I sat in the tiny examination room waiting for the doctor to arrive with the news. After what seemed like an eternity – it was actually about 10 minutes – he opened the door, entered the room, and sat down across from me. He looked in my eyes and uttered the words I’d hoped to hear.
I breathed a sigh of relief.
Last summer I had my annual physical, which includes a prostate exam. It’s not enjoyable, but it’s vital, as is an annual prostate-specific antigen (PSA) test, sometimes referred to as a tumor marker, which measures protein produced by cells of the prostate gland in the blood.
Two days after my physical, my doctor called to tell me that my PSA had elevated sharply. If your PSA rises, it’s a sign you may have prostate cancer. My doctor ordered me to see a urologist, who told me there was a 60 percent chance I could have prostate cancer. He conducted a biopsy a few weeks later to find out for sure.
With prostate cancer, your chances of getting it are greater if an immediate relative has been diagnosed with it. My older brother has been battling it for five years, so my odds are higher.
Cancer is the No. 2 killer of men. Prostate cancer is the third most common cause of death from cancer in men of all ages, and it’s the most common cause of death from cancer in men over age 75.
I’m not asking that you celebrate with me in the good news that I received. I realize that on the same day that I was cleared from having cancer there were plenty of men and women in this world who didn’t get such good news. Why them and not me? It’s a mystery.
I’m writing this column solely to remind you, especially those of you over the age of 40, to take the time to get an annual physical. I know your work takes up an inordinate amount of your time, but getting an annual physical is more important than anything you will do on your sports field today or this week.
Consider this: If you don’t get an annual physical, you won’t know if your PSA rose sharply, which means further testing won’t be done to determine if you have prostate cancer.
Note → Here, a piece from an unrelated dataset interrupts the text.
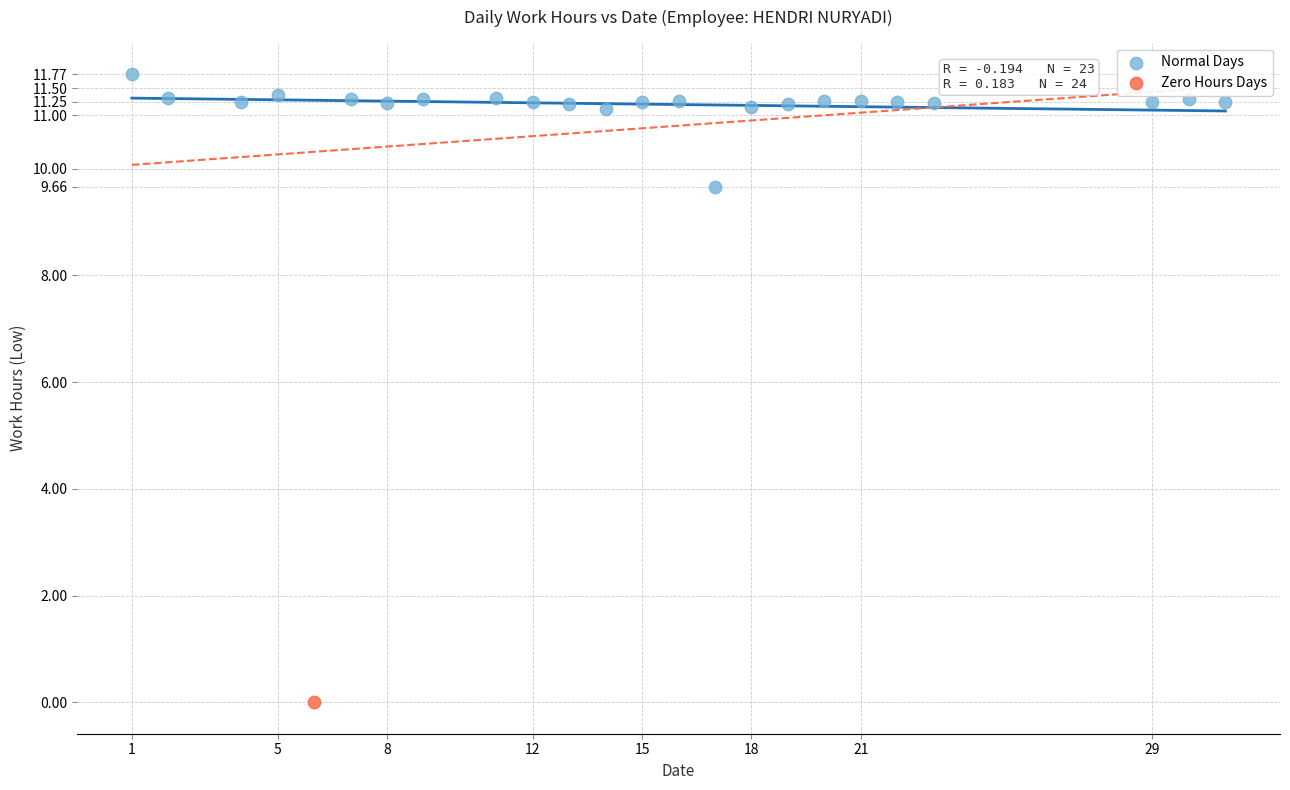

What are all the series names shown in the legend?

Normal Days, Zero Hours Days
On the other hand, prostate cancer is very treatable if caught early, and survival rates are high.
Before I reached 40 I rarely went to the doctor. After I turned 40 I changed my approach, and now I go every year.
I can’t stress enough the importance of going to the doctor for an annual checkup. You don’t hesitate to take your car in for regular servicing, so you shouldn’t hesitate to do the same for your body.
Unfortunately, that’s what happened to my brother. He didn’t go to the doctor as much as he should’ve for checkups and physicals. When he finally did because he wasn’t feeling well, they discovered he had prostate cancer that had spread to other areas of his body.
Amazingly, he has been living with the cancer for more than five years. He received treatment, some of it experimental, and he’s making the best of his situation.
My brother isn’t the only guy on the planet who doesn’t like going to the doctor. Men, especially, come up with any excuse they can to avoid the doctor’s office.
They’re too busy, they say. Or they don’t have a regular doctor so they don’t know who to go to.
Then there are guys who say, “I feel fine,” so they don’t think they need to go to the doctor. Or they’re nervous, which is clearly evident when they say, “I don’t like doctors.”
The sports field management industry is comprised mostly of men. I can see sports field managers making every excuse in the book not to go to the doctor, especially playing the I’m-too-busy card.
Please … take the time to go to the doctor annually. Don’t set yourself up for some bad news.
If you haven’t been in a few years, make an appointment today.